----- Collected material -----

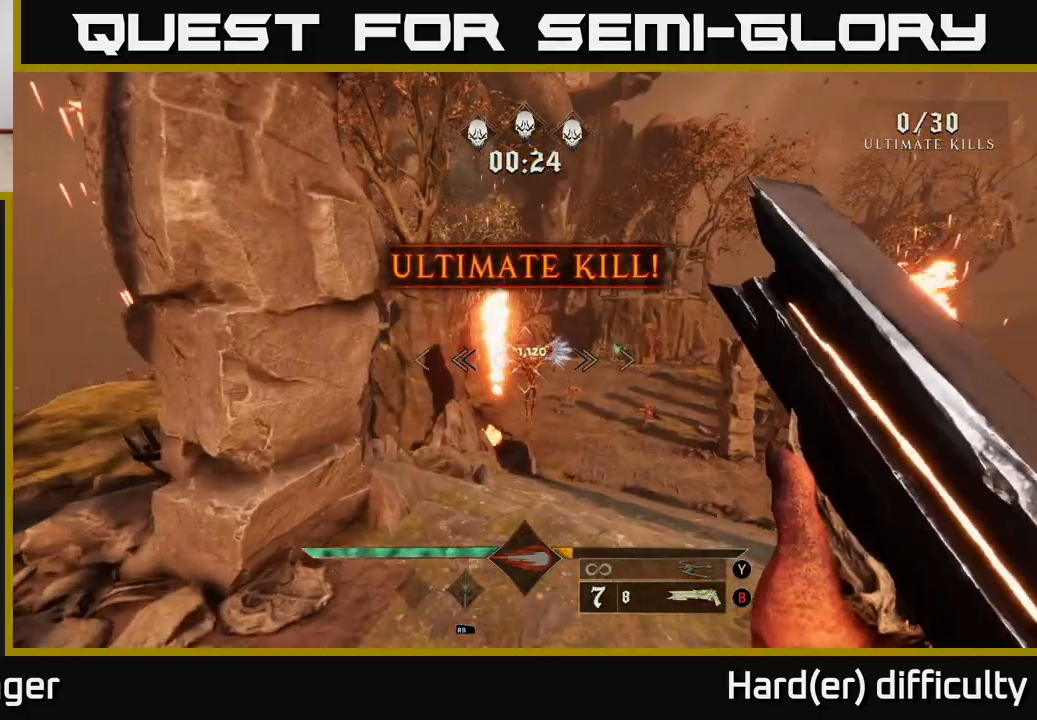
{"buttons": ["R2"], "left_stick": "center", "right_stick": "center", "events": [[100, "left_stick", "right"], [117, "right_stick", "right"], [167, "right_stick", "center"], [200, "left_stick", "up"], [283, "left_stick", "center"], [500, "R2", "down"]]}
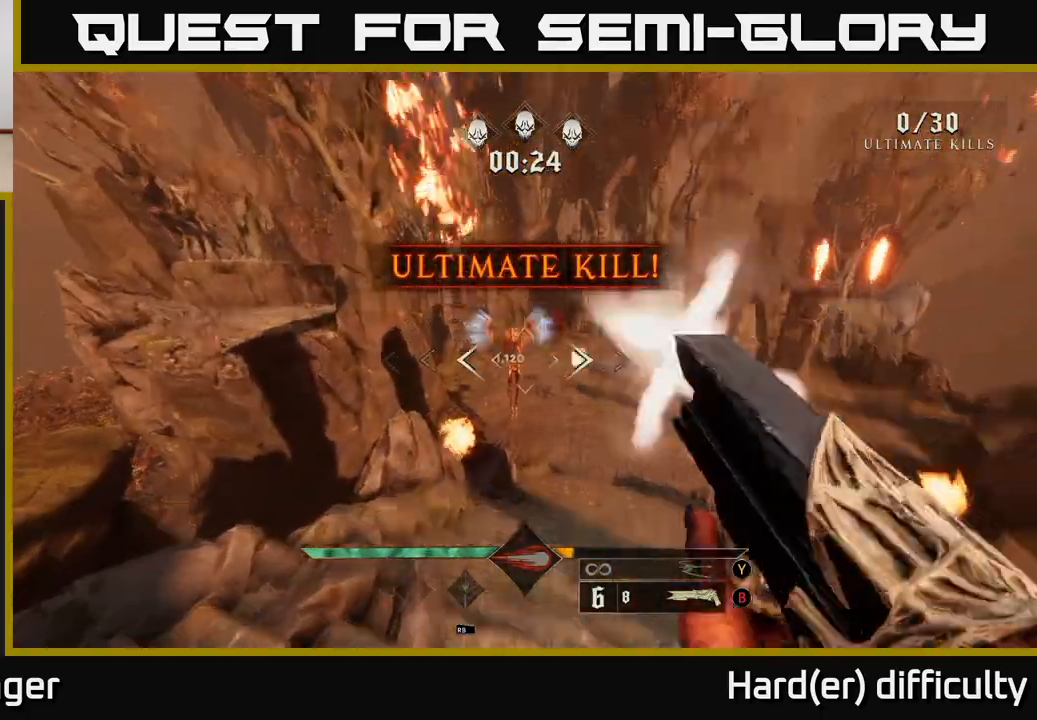
{"buttons": [], "left_stick": "up", "right_stick": "center", "events": [[50, "R2", "up"], [67, "left_stick", "down-right"], [133, "left_stick", "down"], [250, "left_stick", "center"], [450, "left_stick", "up"]]}
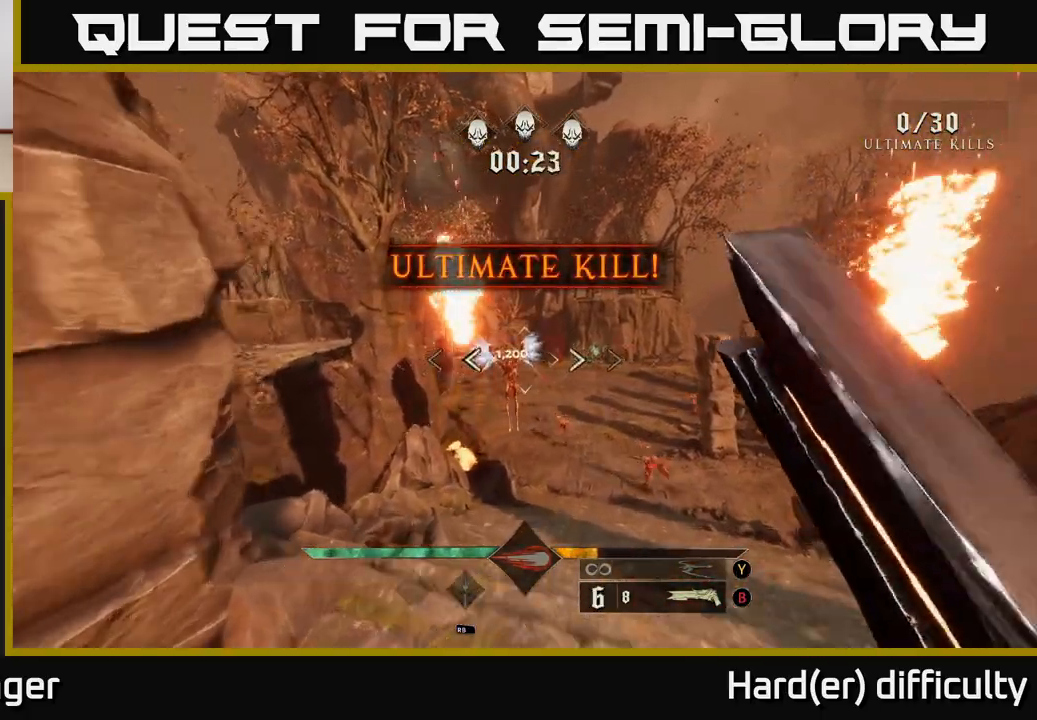
{"buttons": [], "left_stick": "down", "right_stick": "center", "events": [[283, "left_stick", "center"], [383, "R2", "down"], [383, "left_stick", "down"], [400, "right_stick", "left"], [450, "R2", "up"], [467, "right_stick", "center"]]}
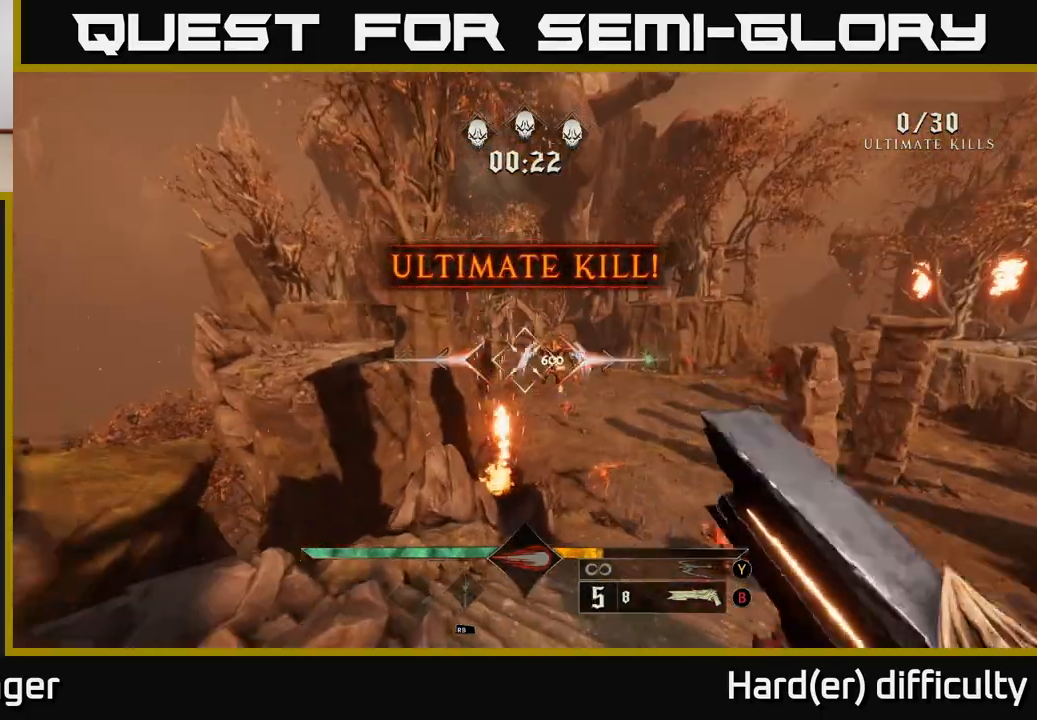
{"buttons": [], "left_stick": "up", "right_stick": "center", "events": [[350, "left_stick", "up-right"], [350, "right_stick", "right"], [400, "left_stick", "up"], [433, "right_stick", "center"]]}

-----

** Aim of the task **
Going through the data, tally the lines containing "down" and report only the result.

** Solved problem **
3